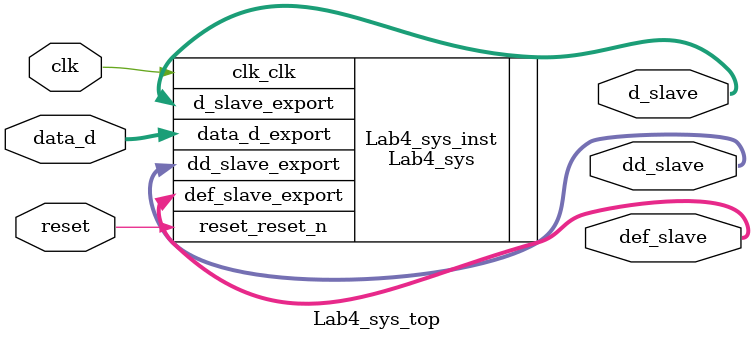
<source format=sv>
`timescale 1 ns / 1 ns
module Lab4_sys_top (
	input bit clk,
	input bit reset,
	input bit [7:0] data_d,
	output bit [7:0] dd_slave,
	output bit [7:0] d_slave,
	output bit [7:0] def_slave
);
Lab4_sys Lab4_sys_inst (
		.clk_clk          (clk),          
		.reset_reset_n    (reset),    
		.def_slave_export (def_slave), 
		.dd_slave_export  (dd_slave),  
		.d_slave_export   (d_slave),   
		.data_d_export    (data_d)     
);
endmodule


</source>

- [Required work] All lines from the one with "1 ns / 1 ns" through the end of the records need to be copied exactly, and no other lines.

- [Solution for this exercise]
`timescale 1 ns / 1 ns
module Lab4_sys_top (
	input bit clk,
	input bit reset,
	input bit [7:0] data_d,
	output bit [7:0] dd_slave,
	output bit [7:0] d_slave,
	output bit [7:0] def_slave
);
Lab4_sys Lab4_sys_inst (
		.clk_clk          (clk),          
		.reset_reset_n    (reset),    
		.def_slave_export (def_slave), 
		.dd_slave_export  (dd_slave),  
		.d_slave_export   (d_slave),   
		.data_d_export    (data_d)     
);
endmodule


</source>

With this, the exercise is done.